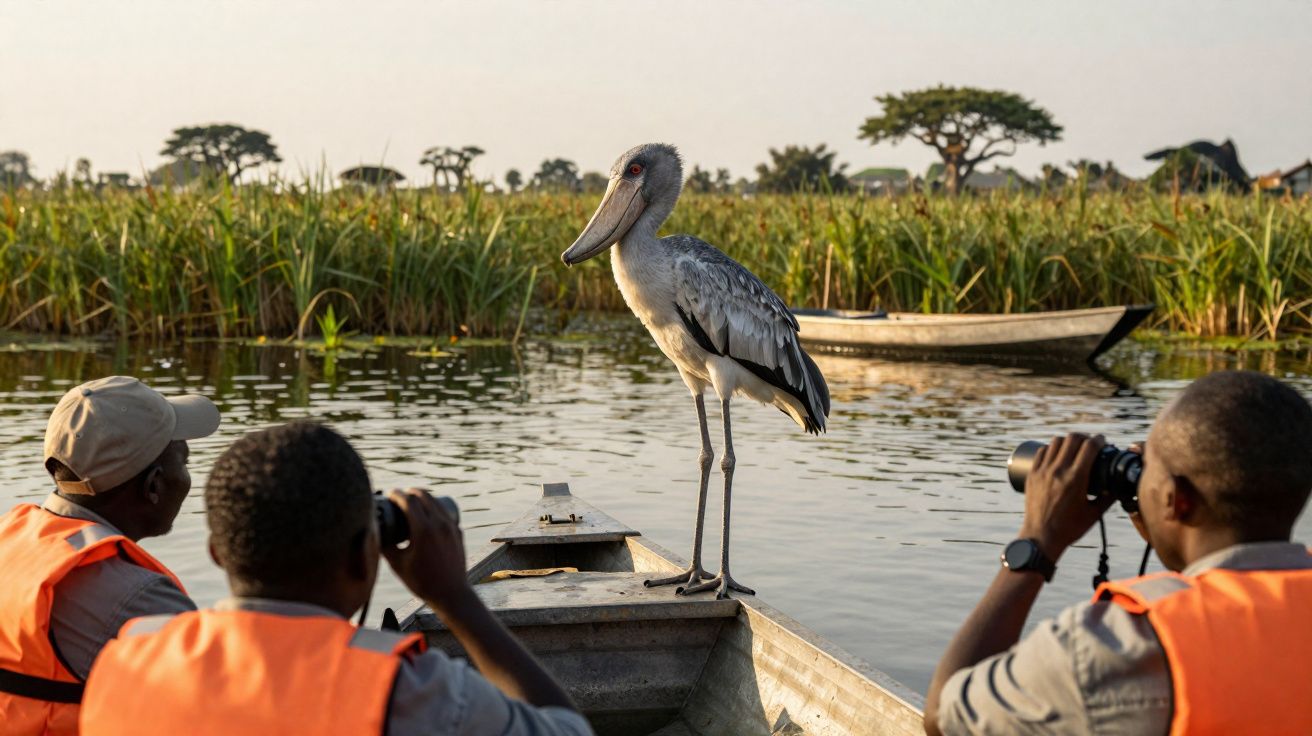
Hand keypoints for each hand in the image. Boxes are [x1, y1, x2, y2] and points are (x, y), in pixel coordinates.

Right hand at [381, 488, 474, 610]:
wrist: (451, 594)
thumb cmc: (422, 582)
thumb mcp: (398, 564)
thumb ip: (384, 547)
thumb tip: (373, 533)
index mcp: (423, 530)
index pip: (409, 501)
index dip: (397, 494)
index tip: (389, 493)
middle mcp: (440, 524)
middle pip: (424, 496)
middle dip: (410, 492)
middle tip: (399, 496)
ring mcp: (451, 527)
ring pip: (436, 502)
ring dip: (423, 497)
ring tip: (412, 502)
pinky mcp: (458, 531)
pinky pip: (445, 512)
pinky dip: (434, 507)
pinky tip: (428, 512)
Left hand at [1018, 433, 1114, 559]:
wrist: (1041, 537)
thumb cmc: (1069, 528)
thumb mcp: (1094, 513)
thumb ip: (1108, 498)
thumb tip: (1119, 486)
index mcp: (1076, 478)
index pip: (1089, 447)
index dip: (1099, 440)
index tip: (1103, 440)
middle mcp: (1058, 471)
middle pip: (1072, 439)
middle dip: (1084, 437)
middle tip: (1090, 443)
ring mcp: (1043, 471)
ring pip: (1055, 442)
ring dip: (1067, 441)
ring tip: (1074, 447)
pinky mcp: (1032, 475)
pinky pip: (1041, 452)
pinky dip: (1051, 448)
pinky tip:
..............................
WHAT YOU WILL DO
Reproduce the data verbatim. Do not carry any picture into the copy.

RESPONSE BELOW
Hand keypoints for each hand in the image. Boxes are [x1, y1, x2, y2] and points are (x, y), in pixel coordinates.

Right hand at [381, 488, 474, 610]:
wrist: (451, 594)
thumb cmc: (422, 582)
thumb mcp: (398, 564)
thumb ip: (384, 547)
thumb tip: (373, 533)
index mcp: (423, 530)
index pip: (409, 501)
index dip: (397, 494)
index tip: (389, 493)
middle mcp: (440, 524)
middle pip: (424, 496)
middle dip: (410, 492)
middle tip: (399, 496)
ring mcp: (451, 527)
ring pip: (436, 502)
ring dip: (423, 497)
ring tip: (412, 502)
pinky mcp: (458, 531)
pinky pip: (445, 512)
pinky dip: (434, 507)
pinky tip: (428, 512)
Left hand at [1018, 433, 1114, 559]:
wrist: (1041, 537)
thumb cmc: (1069, 528)
thumb mcp: (1094, 513)
thumb ip: (1108, 498)
thumb tip: (1119, 486)
index mcp: (1076, 478)
index pip: (1089, 447)
index dip: (1099, 440)
index tip: (1103, 440)
middle mcp: (1058, 471)
middle pip: (1072, 439)
middle dip: (1084, 437)
middle tip: (1090, 443)
ring mcp: (1043, 471)
ring pip: (1055, 442)
ring dip: (1067, 441)
ring tip: (1074, 447)
pinky mcp: (1032, 475)
pinky pip: (1041, 452)
pinky dip: (1051, 448)
pinky tip:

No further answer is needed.